The company has seen sales soar and has broadened its appeal to wealthier middle-income customers, hence bumping up its average spend per transaction.
B&M had initially planned to move into ecommerce at the start of last year, in the same way its value rival Poundland did last summer. But plans were halted as it doubled down on stores. However in March, the retailer hired The Range’s chief digital & omnichannel officer Jens Sorensen as its new digital director. The appointment comes as B&M plans to push into ecommerce to sell higher margin items.
B&M are also taking a similar strategy as Iceland, where they are agreeing exclusive rights with manufacturers to stock their products over a given time to drive customers into its stores. Mars in collaboration with Burton’s Biscuits have launched a new Milky Way biscuit available only at B&M stores.
Allbirds, the B-corp shoe brand, recently opened its 30th store worldwide in Atlanta. In October 2020, it revealed it had raised £76m to fund its physical store estate expansion. The business has just branched out into activewear for running and is preparing to list on the New York Stock Exchange. It currently has two stores in the UK: London’s Covent Garden and Marylebone.
The company has continued to invest in high street stores after it found there was still a strong consumer demand for a physical retail experience, especially when it comes to purchasing shoes. Its stores aim to educate shoppers about shoes and socks, offering a tactile experience so that customers can touch, feel and engage with materials and learn where they came from. Allbirds hired a director of campaigns and storytelling in March.

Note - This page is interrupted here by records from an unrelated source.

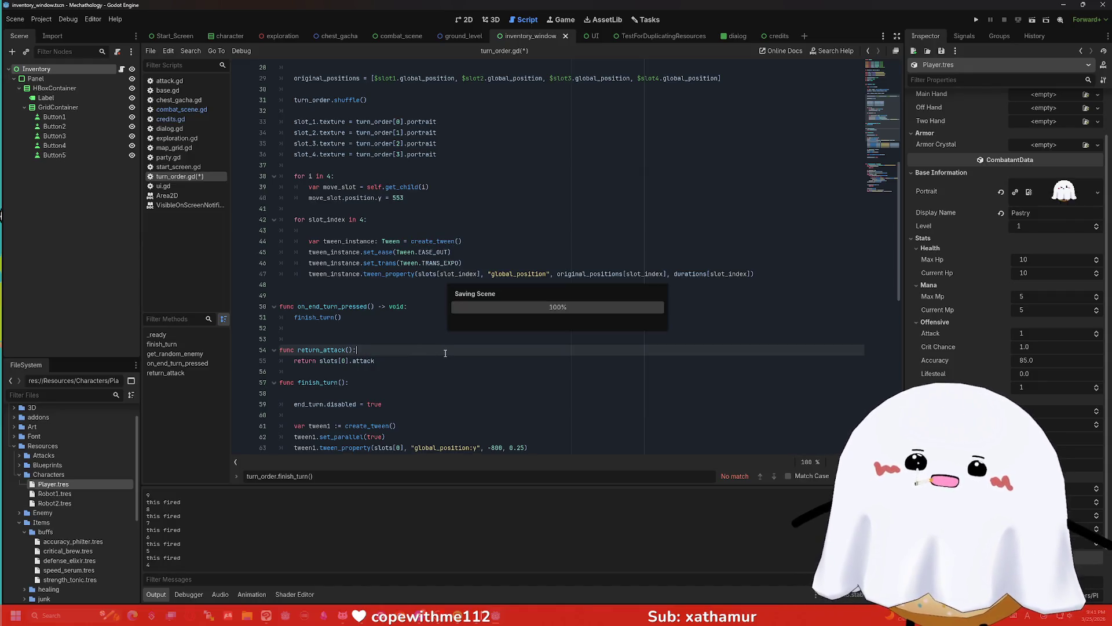
- Save turn_order.gd, then add and undo a blank line before finish_turn
key("ctrl+s")
key("Down")
key("Down")
key("Return")
left_click(383, 318)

The sandwich chain is planning to open 100 new stores over the next three years, creating 2,000 new jobs. The new shops will reportedly be drive-thru shops located outside of London, on high streets. The food-to-go retailer is also trialling a ‘shop-within-shop’ format in Tesco stores and shops at petrol forecourts in partnership with Motor Fuel Group. It has also introduced a new monthly subscription service to boost customer loyalty, offering a number of daily drinks plus added extras for a cheaper price that individual purchases. VCCP was hired as Pret’s global integrated creative agency in May.